• [SELECTED TEXT]
Zod-inspired dict validation for Python. Zero deps. One file.

PyPI version Python versions License


Note: zodify is in alpha. The API is minimal and may change. Feedback and contributions are welcome!


Quick Start

from zodify import validate

config = validate(
    {"port": int, "debug": bool},
    {"port": 8080, "debug": True},
)

That's it. Plain dicts in, validated dicts out. No classes, no DSL, no dependencies.


Why zodify?

Most validation libraries ask you to learn a new DSL or model system. zodify doesn't.

zodify zon zodic Pydantic
Philosophy Minimalist Full Zod port Full Zod port Full ORM
API style Plain dicts Chained builders Chained builders Classes
Dependencies 0 2 0 Many
Code size ~250 LOC 1,000s+ LOC 1,000s+ LOC Large
Learning curve Zero Must learn DSL Must learn DSL Must learn DSL
Env var support Built-in No No Partial

Install

pip install zodify

Requires Python 3.10+

To install from source:

git clone https://github.com/junyoung2015/zodify.git && pip install ./zodify

Usage

validate() — Dict Schema Validation

Define a schema as a plain dict of key: type pairs, then validate any dict against it.

from zodify import validate

schema = {"port": int, "debug": bool, "name": str}

# Exact type match
result = validate(schema, {"port": 8080, "debug": True, "name": "myapp"})
# → {"port": 8080, "debug": True, "name": "myapp"}

# Coerce strings — great for env vars and config files
raw = {"port": "8080", "debug": "true", "name": "myapp"}
result = validate(schema, raw, coerce=True)
# → {"port": 8080, "debug": True, "name": "myapp"}

# All errors are collected at once
validate({"a": int, "b": str}, {"a": "x", "b": 42})
# ValueError: a: expected int, got str
#             b: expected str, got int

Parameters:

Param Type Default Description
schema dict Mapping of keys to expected types (str, int, ...)
data dict The dict to validate
coerce bool False Cast string values to the target type when possible
max_depth int 32 Maximum nesting depth to prevent stack overflow
unknown_keys str "reject" How to handle extra keys: "reject" or "strip"

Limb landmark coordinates
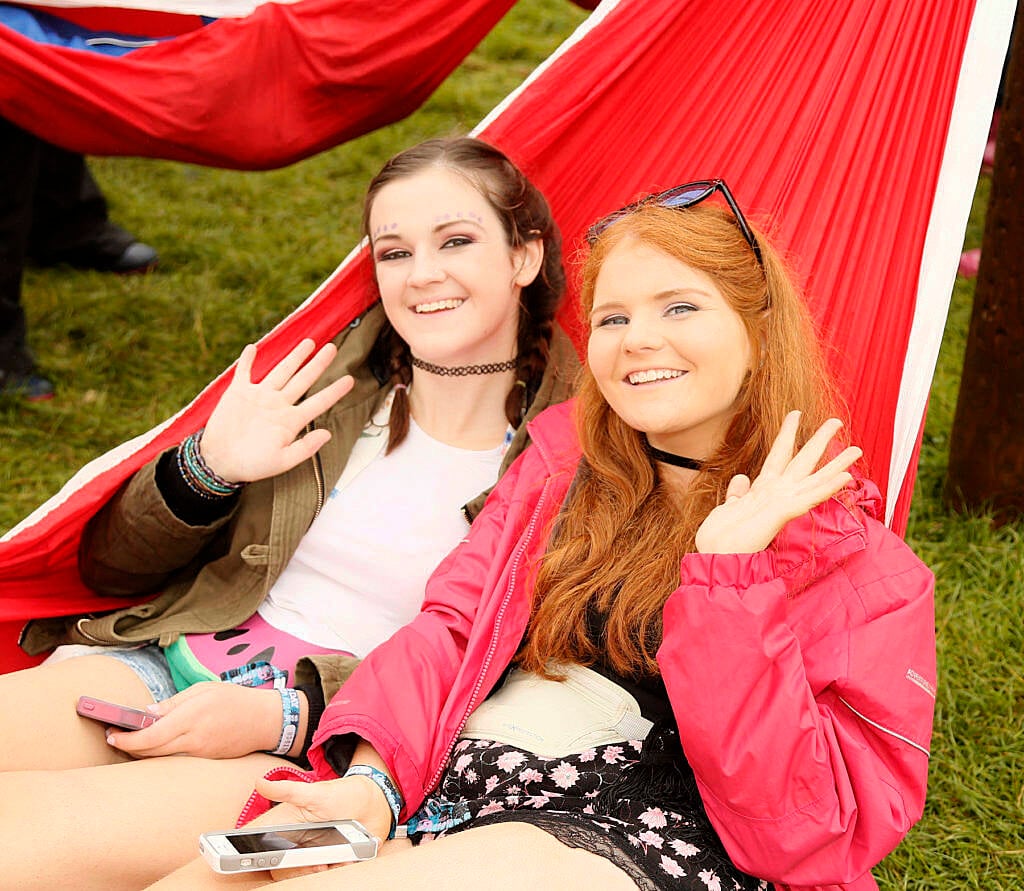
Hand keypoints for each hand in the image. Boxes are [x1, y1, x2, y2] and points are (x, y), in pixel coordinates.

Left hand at [106, 682, 284, 758]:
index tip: (111, 733)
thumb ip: (173, 703)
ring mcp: (200, 754)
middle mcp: (194, 739)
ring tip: (133, 740)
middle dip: (128, 746)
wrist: (266, 720)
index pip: (150, 736)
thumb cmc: (235, 699)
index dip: (126, 739)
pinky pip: (176, 760)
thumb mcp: (204, 689)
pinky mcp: (205, 762)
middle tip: (115, 736)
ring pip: (161, 758)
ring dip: (143, 751)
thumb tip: (146, 714)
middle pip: (150, 752)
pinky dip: (162, 754)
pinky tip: (157, 746)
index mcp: (192, 716)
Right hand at [199, 339, 353, 482]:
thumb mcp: (282, 461)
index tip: (351, 380)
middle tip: (332, 348)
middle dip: (318, 363)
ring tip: (308, 342)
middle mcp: (278, 404)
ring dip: (294, 356)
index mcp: (291, 420)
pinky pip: (244, 372)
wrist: (220, 462)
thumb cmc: (252, 465)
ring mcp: (259, 396)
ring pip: (281, 370)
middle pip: (303, 379)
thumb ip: (305, 448)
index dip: (335, 391)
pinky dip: (248, 360)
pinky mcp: (238, 393)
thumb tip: (327, 434)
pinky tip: (253, 348)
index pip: (318, 402)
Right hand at [251, 775, 395, 879]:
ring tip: (327, 862)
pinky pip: (328, 876)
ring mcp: (313, 856)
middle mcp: (296, 844)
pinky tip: (345, 859)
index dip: (253, 855)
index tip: (256, 860)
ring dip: (315, 871)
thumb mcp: (316, 793)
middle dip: (294, 870)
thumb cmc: (342, 794)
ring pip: (302, 875)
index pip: (261, 846)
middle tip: (313, 863)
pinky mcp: (332, 863)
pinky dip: (337, 870)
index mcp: (286, 827)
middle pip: (280, 868)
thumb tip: (260, 783)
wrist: (375, 803)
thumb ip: (288, 791)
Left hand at [694, 411, 862, 554]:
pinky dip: (826, 488)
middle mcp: (775, 494)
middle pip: (802, 462)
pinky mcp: (782, 514)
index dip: (786, 434)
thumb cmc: (721, 538)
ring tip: (856, 449)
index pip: (778, 456)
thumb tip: (740, 477)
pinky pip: (808, 498)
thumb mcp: (728, 507)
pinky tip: (844, 478)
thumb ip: (738, 492)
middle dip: (819, 441)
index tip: (794, 413)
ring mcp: (780, 504)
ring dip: (834, 465)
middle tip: (836, 421)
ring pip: (813, 479)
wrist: (716, 557)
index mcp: (763, 490)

• [WORK INSTRUCTIONS]
Answer these questions using the zodify text:
(a) Which Python version does zodify require?
(b) What is the default value of the max_depth parameter?
(c) What code size does the comparison table give for zodify?

• [RESPONSE BELOW]
(a) Python 3.10+
(b) 32
(c) About 250 lines of code (~250 LOC)